Lisa thought for a moment about firing a few random shots, see if she could get them to reveal their position. Then she remembered she was in a small room with several cubic metres of rocket fuel in plastic bubbles. Not a good idea. Well, if it neutralised her gun, it did the same for theirs. She safetied hers, and slid out of the hole. The boat was resting on the bottom of the hangar and too tall to climb over, so the choices were: left towards the boat cab, or right towards the main engine. Thinking about the effect of a short burst on the rocket, she moved left.
As she reached the corner, there was a flash of movement and a dark figure jumped in front her, holding up a large knife. She saw that it was single-edged, the first thing she had been taught to look for in an edged weapon. She expected a downward chop, and time seemed to slow down as it came.
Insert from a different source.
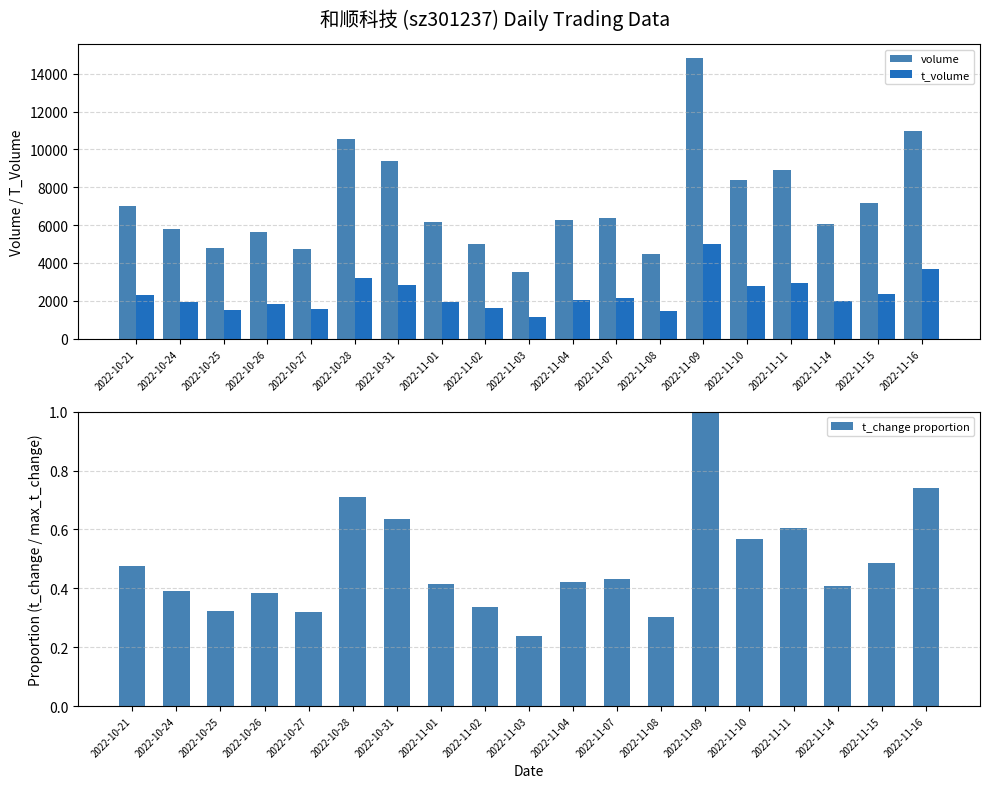

Where does the t_volume series first go above 2063?

2022-10-21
She brought the rifle up to parry the knife, and sparks flew as the steel ran down under the barrel. Knowing she only had a second to spare, she kicked down to the floor with one foot for leverage in the low gravity, and up into the man’s stomach with the other foot. In the restricted space she had not got in a disabling blow, but it sent the man back against the wall. Raising the knife again, he came at her a second time, but she had more space now. With the same double action, she kicked higher this time, catching him under the chin. He fell back in a partial back flip, and did not get up.
Where was the other guy? She had convinced herself there were two. She saw that the man she had defeated was Popovic. If the second man was in the boat he might not be so keen to keep her alive. The window of the boat was right beside her, and she looked in. If there was someone in there, she’d have to risk a shot… no. The cockpit was empty. Popovic was on his own. She opened the hatch, in case someone was hiding in the foot-well, but that was empty, too.